As long as major stock indices around the world keep soaring (forget for a moment the carnage in smaller stocks), and as long as bonds trade at near all-time highs, and as long as the yield of dubious government debt is close to zero or below zero so that borrowing has become a profit center for governments and a loss center for investors, as long as we live in this wondrous world, who cares about the global economy?
This is a resounding theme. Super-ugly data about Japan’s economy piles up, and people say, “Yeah but look, the Nikkei surges.” And this discussion is over.
It doesn’t matter that the Nikkei surges as the Bank of Japan is buying every JGB that isn’t nailed down. It’s buying them from banks, pension funds, and individual investors to pile them up on its balance sheet where they can be selectively defaulted on without sparking social chaos. Everyone seems to have accepted the alternative to social chaos, namely a gradual loss of “wealth.”

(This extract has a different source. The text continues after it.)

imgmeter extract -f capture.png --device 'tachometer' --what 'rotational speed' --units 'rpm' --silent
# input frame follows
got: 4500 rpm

Interesting read...especially this paragraph
OK, I get it. Things are coming unglued despite – not because of – worldwide money-printing binges, enormous government deficits, and years of ZIRP. The cost of capital has disappeared as a factor in decision making. A tsunami of liquidity has purposefully inflated asset prices around the world to breath-taking levels. Risks no longer matter. Yet, it’s still not enough to generate “sustainable,” as he called it, economic growth. And much more of the same is needed.